WORK ITEM → Output, exactly as written, the lines below from the one that has "thumb tip: (71, 169)" through the one that has "thumb tip: (1098, 757)"; nothing else, and no pictures.

DATA SHOWN →
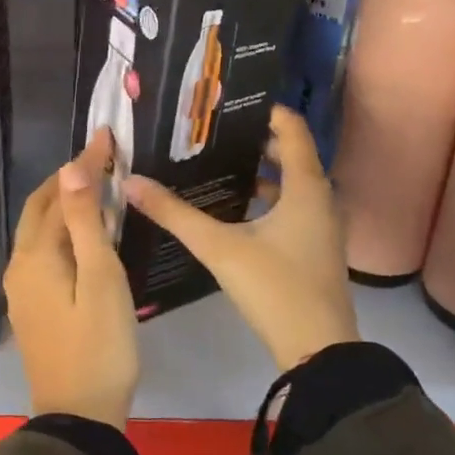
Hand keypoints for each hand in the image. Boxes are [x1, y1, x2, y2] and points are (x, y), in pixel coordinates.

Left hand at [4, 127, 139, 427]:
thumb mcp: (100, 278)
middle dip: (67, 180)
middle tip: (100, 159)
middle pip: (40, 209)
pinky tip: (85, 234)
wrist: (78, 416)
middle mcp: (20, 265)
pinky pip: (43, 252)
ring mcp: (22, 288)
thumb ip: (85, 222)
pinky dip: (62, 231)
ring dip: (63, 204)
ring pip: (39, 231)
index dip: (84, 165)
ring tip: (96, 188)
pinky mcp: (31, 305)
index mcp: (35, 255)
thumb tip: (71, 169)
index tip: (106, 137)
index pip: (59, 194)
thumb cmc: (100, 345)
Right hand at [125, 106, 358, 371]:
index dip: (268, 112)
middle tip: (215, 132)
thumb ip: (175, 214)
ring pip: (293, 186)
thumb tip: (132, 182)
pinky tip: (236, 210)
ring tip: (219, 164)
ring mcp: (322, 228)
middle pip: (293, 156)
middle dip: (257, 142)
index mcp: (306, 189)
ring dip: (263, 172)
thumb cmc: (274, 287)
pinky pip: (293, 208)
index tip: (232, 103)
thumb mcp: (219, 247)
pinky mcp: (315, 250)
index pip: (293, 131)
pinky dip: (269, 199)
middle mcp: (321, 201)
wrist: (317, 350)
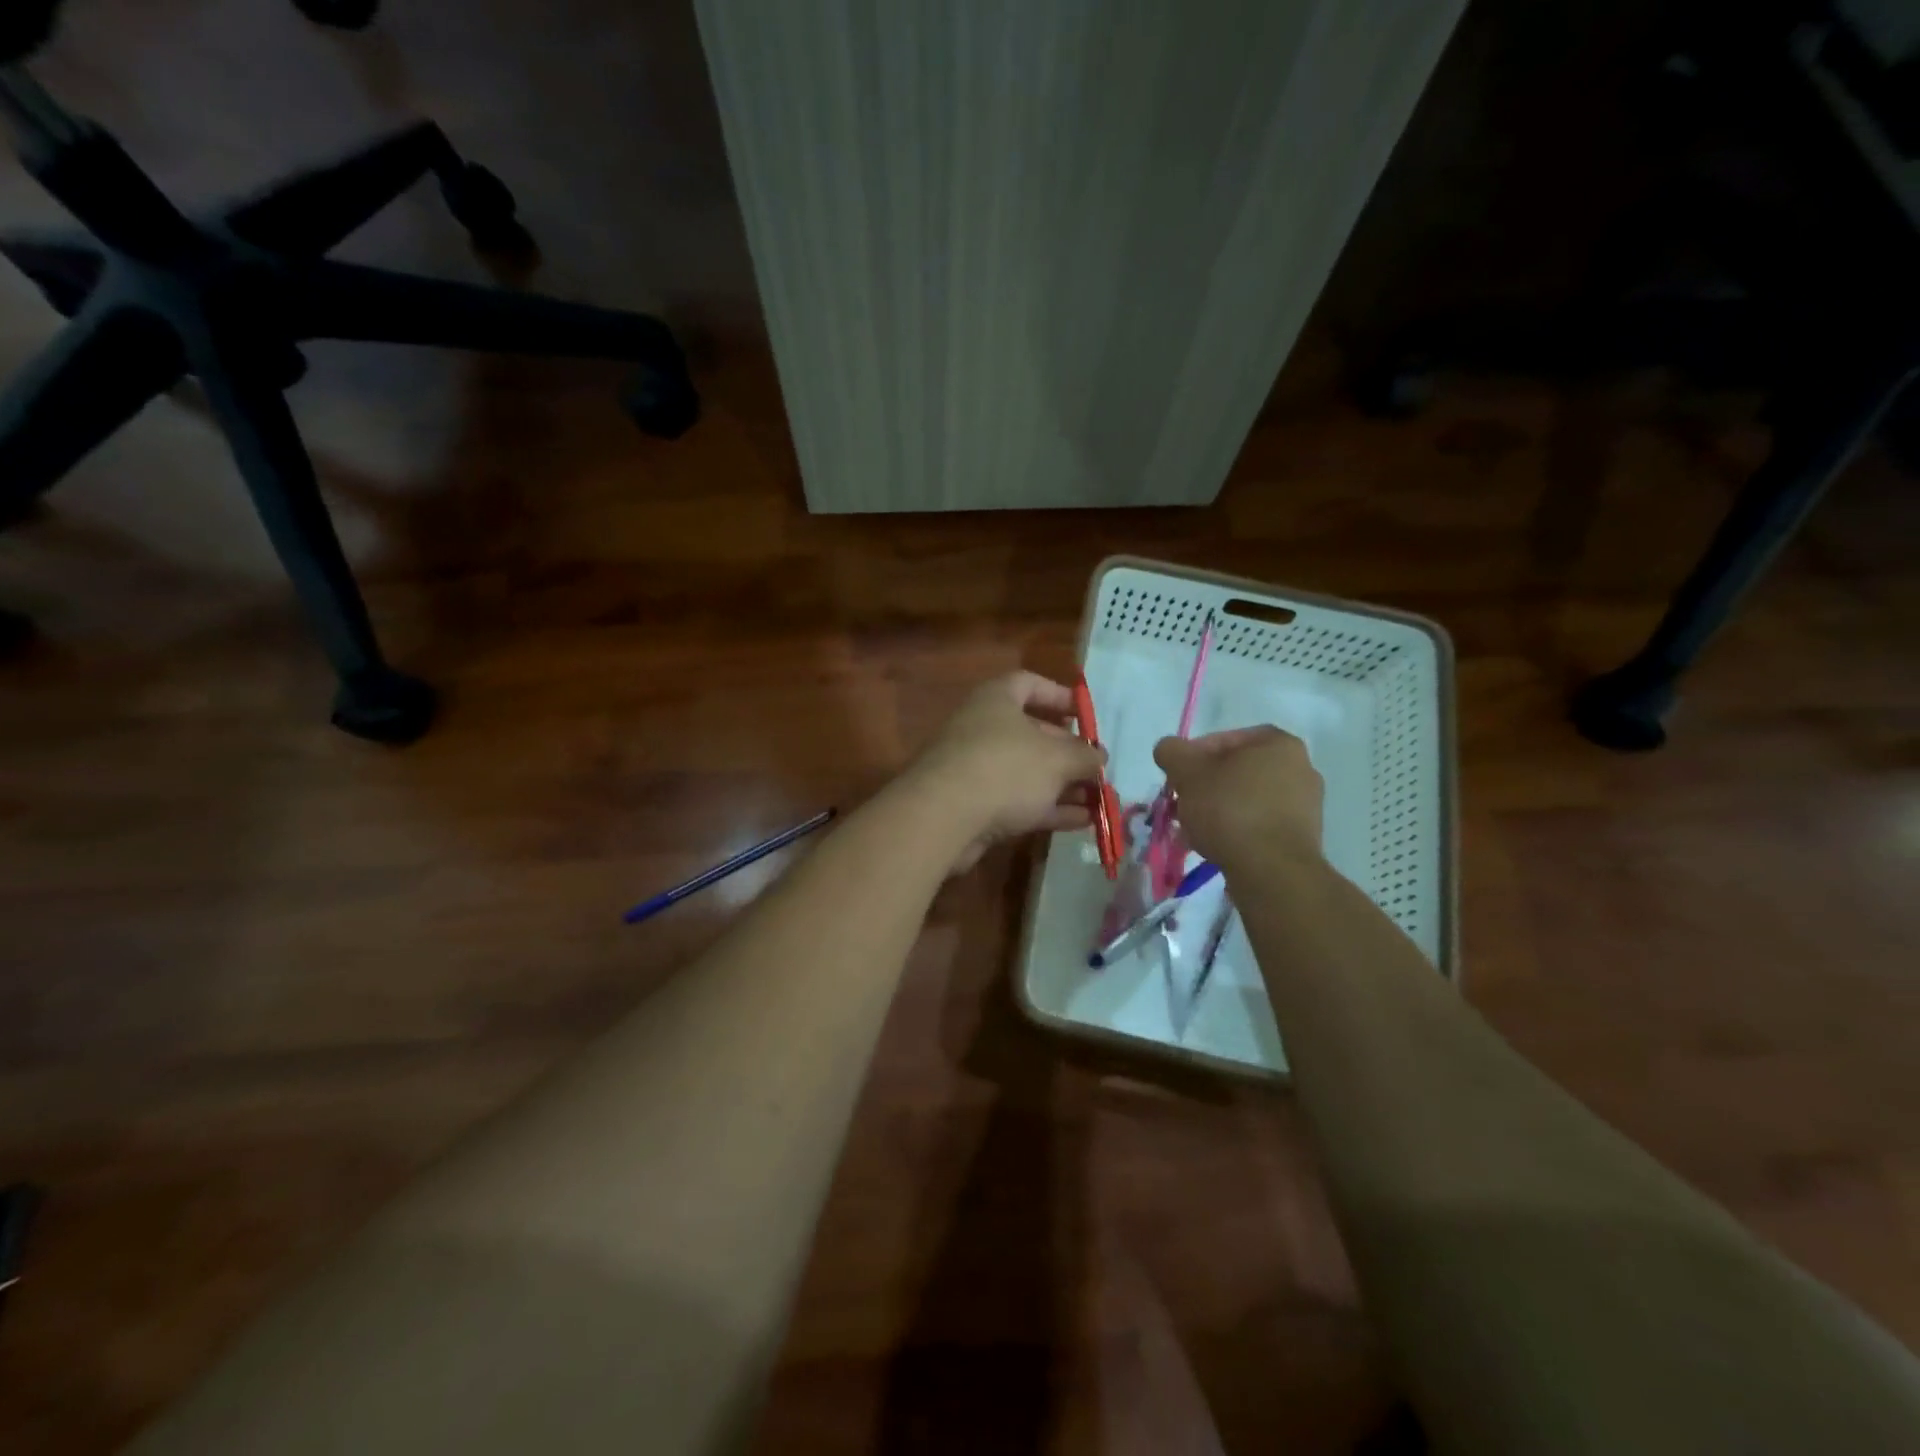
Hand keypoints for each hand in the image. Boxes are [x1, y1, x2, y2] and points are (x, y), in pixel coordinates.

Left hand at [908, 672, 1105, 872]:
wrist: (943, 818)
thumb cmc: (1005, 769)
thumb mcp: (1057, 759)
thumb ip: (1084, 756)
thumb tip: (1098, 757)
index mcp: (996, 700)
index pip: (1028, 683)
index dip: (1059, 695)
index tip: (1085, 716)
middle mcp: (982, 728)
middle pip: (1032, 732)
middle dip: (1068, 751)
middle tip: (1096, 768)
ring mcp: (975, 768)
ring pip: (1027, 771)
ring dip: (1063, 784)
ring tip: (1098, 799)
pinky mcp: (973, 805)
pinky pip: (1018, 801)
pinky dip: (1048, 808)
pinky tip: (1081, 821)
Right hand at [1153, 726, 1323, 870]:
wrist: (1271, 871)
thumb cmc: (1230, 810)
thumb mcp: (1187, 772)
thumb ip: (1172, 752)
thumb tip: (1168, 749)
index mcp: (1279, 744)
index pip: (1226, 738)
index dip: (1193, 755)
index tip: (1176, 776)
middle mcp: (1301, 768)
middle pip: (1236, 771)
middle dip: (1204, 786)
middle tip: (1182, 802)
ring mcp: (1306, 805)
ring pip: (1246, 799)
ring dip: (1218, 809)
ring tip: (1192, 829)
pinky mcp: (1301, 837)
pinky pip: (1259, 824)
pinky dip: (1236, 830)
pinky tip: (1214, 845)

WRITTEN ANSWER →
thumb tip: (71, 169)
index tip: (106, 137)
index pip: (59, 194)
thumb cmc: (100, 345)
Right hand at [125, 106, 358, 371]:
index dip: (268, 112)
middle tip: (215, 132)
thumb ip: (175, 214)
ring pip: (293, 186)
thumb tip: (132, 182)
pinky tip: (236, 210)
ring tip: (219, 164)
ring mcp: (322, 228)
middle pip: (293, 156)
middle dip: (257, 142)
index mcp: (306, 189)
ring dip: (263, 172)
thumb cmc: (274, 287)
pinky pip: (293, 208)
index tip: (232, 103)
thumb mcp: (219, 247)
pinky mcp: (315, 250)
index pip: (293, 131)
pinky dip: (269, 199)
middle mcp: (321, 201)
wrist: (317, 350)
Hand keypoints for each hand in the image. Boxes are [x1, y1, x2, y2] and points are (x, y), in pixel coordinates.

Left hand at [908, 672, 1105, 872]:
wrist: (943, 818)
thumb cmc: (1005, 769)
thumb mcp: (1057, 759)
thumb ip: (1084, 756)
thumb tip: (1098, 757)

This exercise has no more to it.